BEGIN ENTRIES SUPPLIED

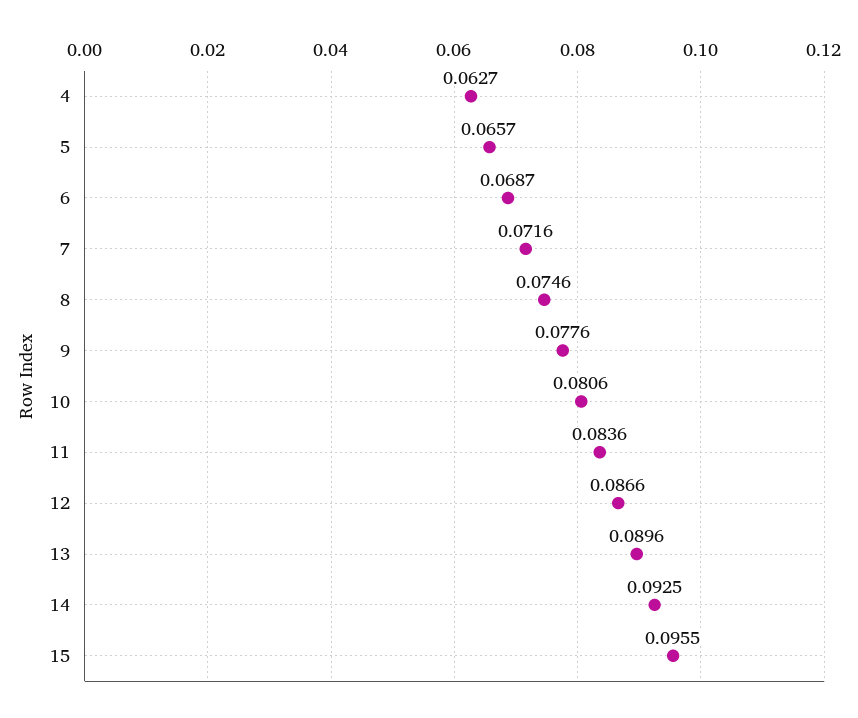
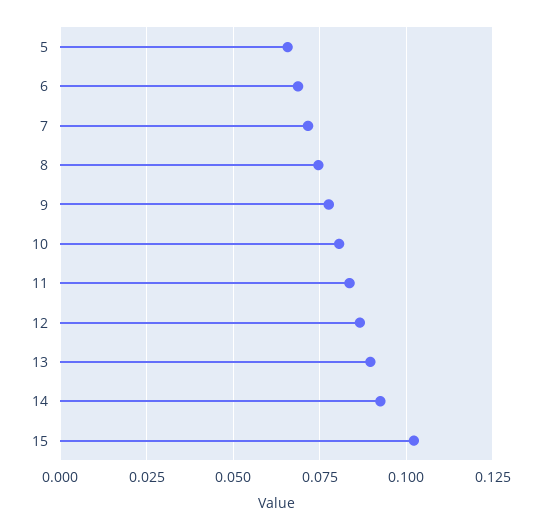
  {
-   "4": 0.0627,
    "5": 0.0657,
    "6": 0.0687,
    "7": 0.0716,
    "8": 0.0746,
    "9": 0.0776,
    "10": 0.0806,
    "11": 0.0836,
    "12": 0.0866,
    "13": 0.0896,
    "14": 0.0925,
-   "15": 0.0955
+   "15": 0.1025
  }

END ENTRIES SUPPLIED

_EXERCISE DESCRIPTION_
The whole of the data needs to be copied word for word, though not its pictures.

_SOLUTION FOR THIS TASK_
  {
-   "4": 0.0627,
    "5": 0.0657,
    "6": 0.0687,
    "7": 0.0716,
    "8": 0.0746,
    "9": 0.0776,
    "10": 0.0806,
    "11": 0.0836,
    "12": 0.0866,
    "13": 0.0896,
    "14": 0.0925,
-   "15": 0.0955
+   "15": 0.1025
  }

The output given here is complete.